PROVIDED INFORMATION -
---
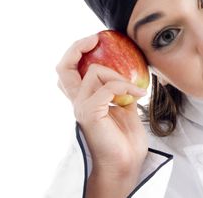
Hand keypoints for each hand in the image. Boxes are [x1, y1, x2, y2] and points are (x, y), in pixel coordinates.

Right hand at [56, 34, 147, 174]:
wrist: (126, 162)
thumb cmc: (125, 138)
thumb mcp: (124, 106)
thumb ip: (119, 89)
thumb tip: (129, 73)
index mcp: (83, 99)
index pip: (67, 71)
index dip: (76, 52)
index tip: (95, 40)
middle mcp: (77, 102)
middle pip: (63, 68)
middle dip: (77, 48)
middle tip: (95, 39)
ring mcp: (81, 107)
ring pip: (94, 72)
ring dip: (119, 75)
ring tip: (136, 89)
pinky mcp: (90, 113)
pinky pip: (108, 87)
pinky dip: (126, 86)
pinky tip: (138, 96)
---
YOUR TASK - Copy every line of the listing that contains the word "pinky".

SOLUTION TO THE EXERCISE -
pinky mcp: (90, 113)
pinky pip: (108, 87)
pinky dip: (126, 86)
pinky tip: (138, 96)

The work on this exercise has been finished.